Monday, 7 May 2012

-WISE


-WISE

This is not about wisdom. It’s about the suffix -wise, as in otherwise. Any dictionary will tell you that as an adjective or adverb it means something else, different from what is being considered. But what does it mean when attached, - with a hyphen or not - to other words?

Dictionary definitions state that in such instances –wise denotes a way of indicating an alternative manner of dealing with a thing, a position or a direction. For example, this sentence: I laid the planks length-wise indicated the direction in which I laid the planks.

We often insert such adverbs into our common conversation, as in salary-wise, health-wise or time-wise. The Canadian Oxford Dictionary (1998) considers that form of speech “inelegant.” I suspect that most people think otherwise.

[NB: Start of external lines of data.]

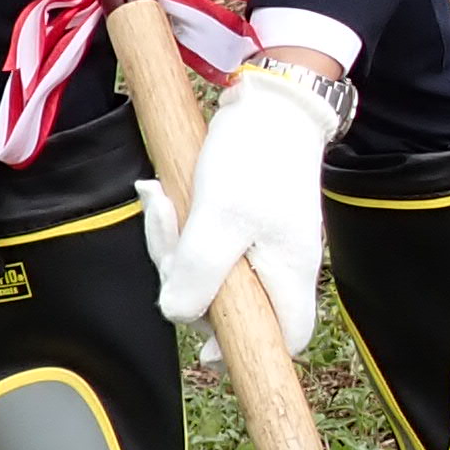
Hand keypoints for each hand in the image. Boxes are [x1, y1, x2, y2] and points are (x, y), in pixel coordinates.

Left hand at [138, 67, 329, 361]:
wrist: (267, 98)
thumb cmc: (254, 156)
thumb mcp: (219, 218)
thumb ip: (198, 274)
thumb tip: (179, 314)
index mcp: (288, 273)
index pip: (285, 339)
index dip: (248, 351)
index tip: (205, 349)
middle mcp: (280, 264)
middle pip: (231, 305)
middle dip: (185, 277)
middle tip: (167, 229)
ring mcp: (262, 242)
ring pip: (209, 271)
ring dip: (174, 243)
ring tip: (161, 200)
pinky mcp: (243, 220)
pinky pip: (203, 241)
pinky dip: (180, 225)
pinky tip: (164, 195)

Indeed, I suspect that the explanation of Webster’s Standard American Dictionary is closer to what most people think. Used as a suffix, -wise creates words that show awareness and concern of a particular subject. A person experienced in some professional field as the media or finance could well be regarded a media-wise or money-wise.

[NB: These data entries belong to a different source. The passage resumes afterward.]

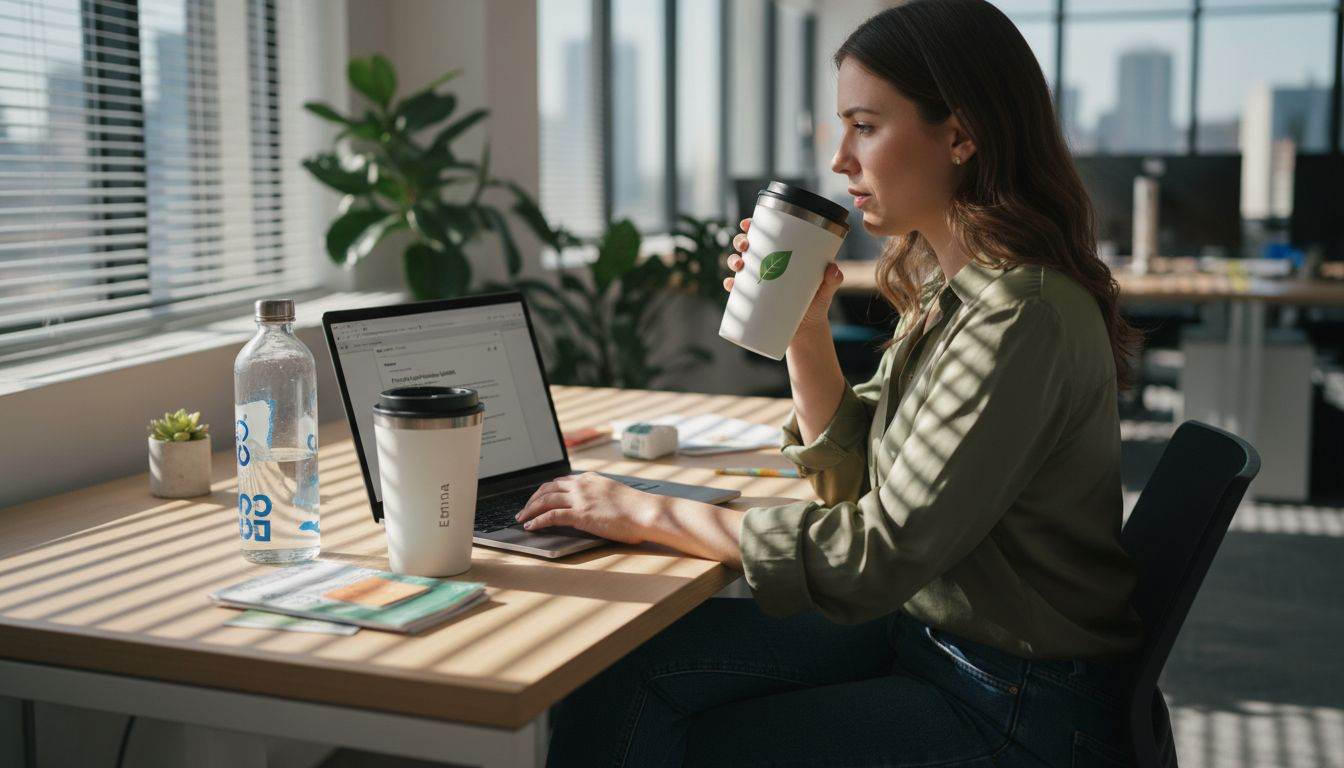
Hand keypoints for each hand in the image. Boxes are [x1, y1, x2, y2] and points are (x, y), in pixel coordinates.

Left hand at [514, 472, 657, 543]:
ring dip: (530, 509)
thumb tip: (593, 508)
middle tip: (524, 509)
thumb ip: (600, 497)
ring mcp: (580, 498)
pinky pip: (552, 515)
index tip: (538, 498)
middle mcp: (582, 485)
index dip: (546, 491)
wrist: (646, 512)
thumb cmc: (638, 509)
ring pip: (545, 500)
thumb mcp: (615, 495)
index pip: (561, 481)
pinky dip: (538, 520)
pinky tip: (531, 526)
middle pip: (548, 488)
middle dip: (533, 499)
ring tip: (522, 518)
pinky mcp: (580, 513)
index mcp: (591, 479)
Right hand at [723, 217, 844, 334]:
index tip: (748, 224)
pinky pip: (736, 290)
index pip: (764, 235)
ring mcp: (757, 282)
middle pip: (747, 247)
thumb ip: (833, 280)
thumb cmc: (816, 304)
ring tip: (738, 266)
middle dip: (740, 242)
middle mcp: (766, 266)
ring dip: (732, 261)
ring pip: (738, 265)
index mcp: (781, 255)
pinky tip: (730, 284)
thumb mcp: (826, 290)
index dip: (752, 226)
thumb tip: (833, 269)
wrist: (807, 330)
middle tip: (744, 247)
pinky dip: (730, 285)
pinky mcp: (752, 300)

Perhaps we are just being pedantic is objecting to such adjectives. Or is snooty a better way of criticizing those attitudes, as an old-school teacher might demand better grammar and vocabulary in our use of the Queen’s English?

After reading some of the essays written by high school and even college students, I am grateful for my teachers who insisted that I take care with the way I use words and form sentences. Parsing compound complex sentences in senior public school grammar was distinctly unpleasant work. When I describe what that task entailed, all I get to my grandchildren is a stare or an abhorrent reply, “We never do that!”